Data lines:

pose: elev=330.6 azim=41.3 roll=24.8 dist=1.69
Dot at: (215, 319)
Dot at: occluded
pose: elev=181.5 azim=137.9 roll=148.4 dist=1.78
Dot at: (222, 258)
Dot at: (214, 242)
==
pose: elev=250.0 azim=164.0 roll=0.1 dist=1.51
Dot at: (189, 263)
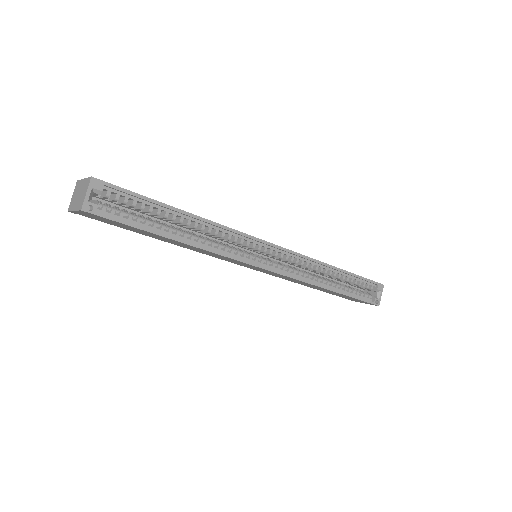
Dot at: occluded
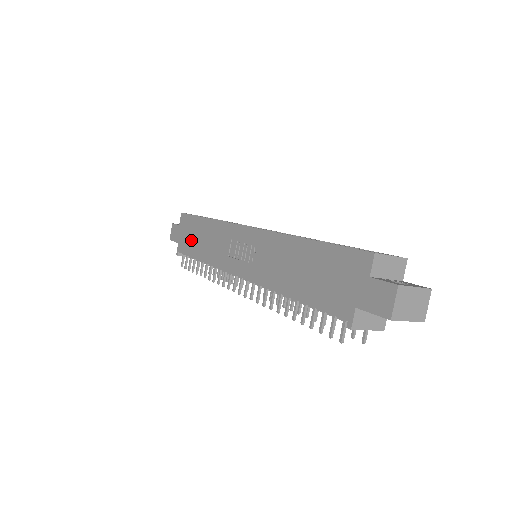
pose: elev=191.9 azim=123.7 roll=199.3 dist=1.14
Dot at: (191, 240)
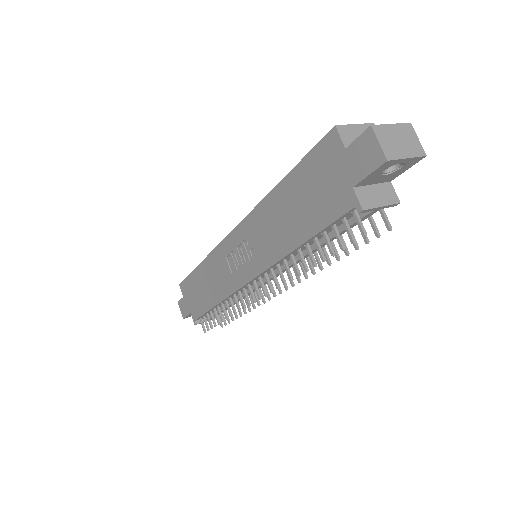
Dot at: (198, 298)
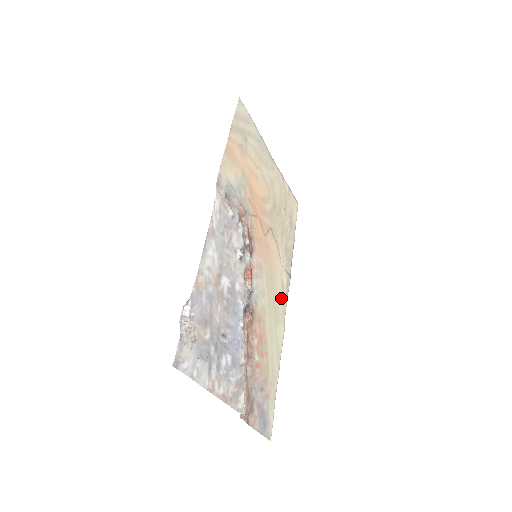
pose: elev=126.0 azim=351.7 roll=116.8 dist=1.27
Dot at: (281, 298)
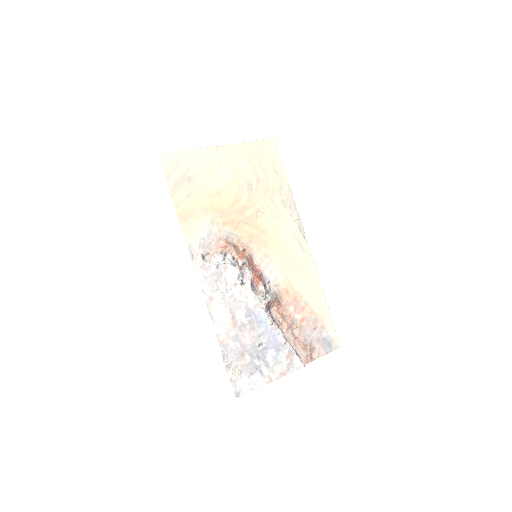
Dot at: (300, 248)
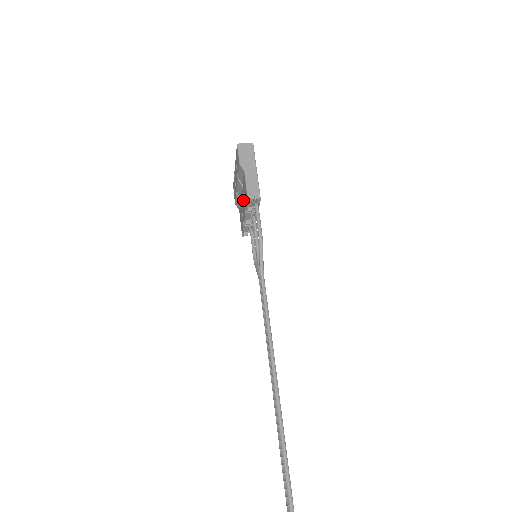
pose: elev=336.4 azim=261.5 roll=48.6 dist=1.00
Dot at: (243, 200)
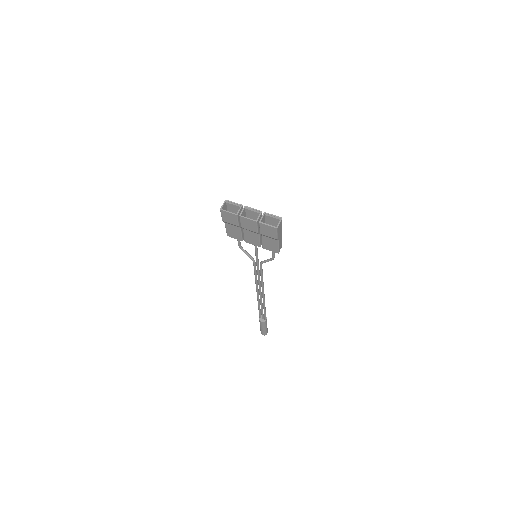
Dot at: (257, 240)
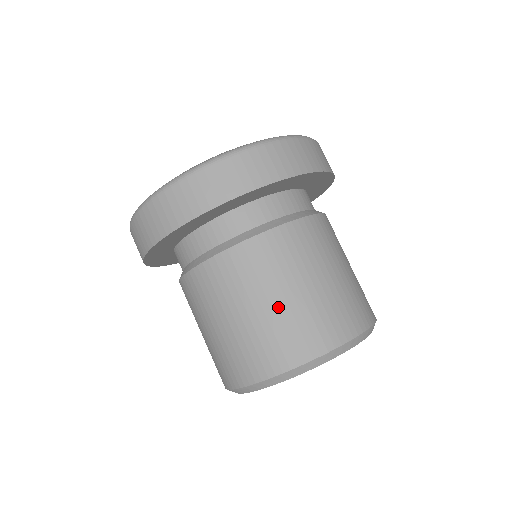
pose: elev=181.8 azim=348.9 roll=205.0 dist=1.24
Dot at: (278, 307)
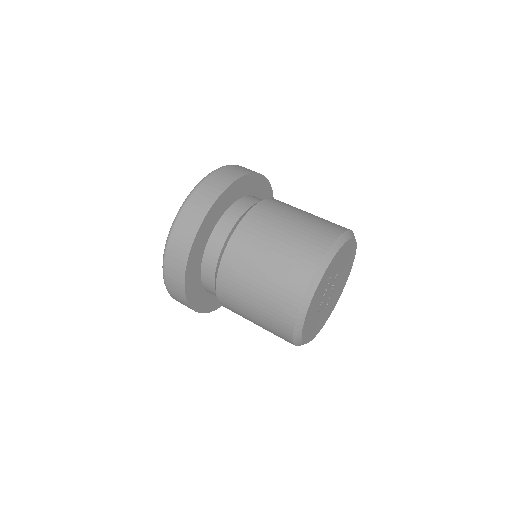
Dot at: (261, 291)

Task to carry out >> Print the lines of the material from the line with "pose: elev=330.6 azim=41.3" to the line with "Dot at: (214, 242)", including both of those lines, character for character.

Result of the exercise >>
pose: elev=330.6 azim=41.3 roll=24.8 dist=1.69
Dot at: (215, 319)
Dot at: occluded
pose: elev=181.5 azim=137.9 roll=148.4 dist=1.78
Dot at: (222, 258)
Dot at: (214, 242)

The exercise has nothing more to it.